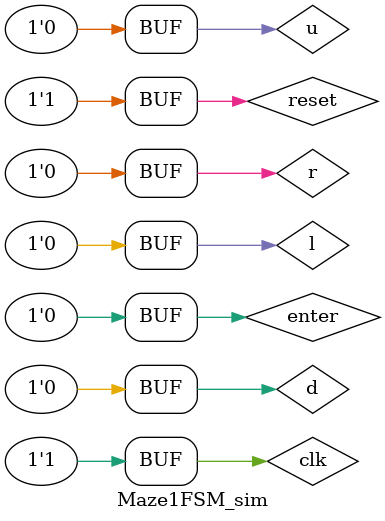
<source format=sv>
`timescale 1ns / 1ps


module Maze1FSM_sim();
    logic clk;
    logic enter, reset;
    logic u, d, l, r;
    
    logic start;
    logic [5:0] row;
    logic [6:0] col;
    logic done;
    
    Maze1FSM maze1fsm(.clk(clk), .enter(enter), .reset(reset), .u(u), .d(d), .l(l), .r(r), 
        .st(start), .row(row), .col(col), .done(done));
        
    always begin
        clk = 0; #5;
        clk = 1; #5;    
    end
    
    initial begin
        enter = 0; reset = 1; u = 0; d = 0; l = 0; r = 0;
        
        // Start maze
        enter = 0; #10;     // Move to pos: 1,1
        enter = 1; #20;
        enter = 0;
        
        // Complete maze
        r = 1; #10;         // Move to pos: 1,2
        r = 0; #10;
        
        r = 1; #10;         // Move to pos: 1,3
        r = 0; #10;
        
        d = 1; #10;         // Move to pos: 2,3
        d = 0; #10;
        
        d = 1; #10;         // Move to pos: 3,3
        d = 0; #10;
        
        d = 1; #10;         // Move to pos: 4,3
        d = 0; #10;
        
        r = 1; #10;         // Move to pos: 4,4
        r = 0; #10;
        
        d = 1; #10;         // Move to pos: 5,4
        d = 0; #10;
    end
endmodule

</source>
◆ ◆ ◆ ◆
[Job item] Your answer should hold exactly the lines from the one containing "to pos: 1,2" to the last line of the data, both included, and no others.

[Finished exercise]
        r = 1; #10;         // Move to pos: 1,2
        r = 0; #10;
        
        r = 1; #10;         // Move to pos: 1,3
        r = 0; #10;
        
        d = 1; #10;         // Move to pos: 2,3
        d = 0; #10;
        
        d = 1; #10;         // Move to pos: 3,3
        d = 0; #10;
        
        d = 1; #10;         // Move to pos: 4,3
        d = 0; #10;
        
        r = 1; #10;         // Move to pos: 4,4
        r = 0; #10;
        
        d = 1; #10;         // Move to pos: 5,4
        d = 0; #10;
    end
endmodule

</source>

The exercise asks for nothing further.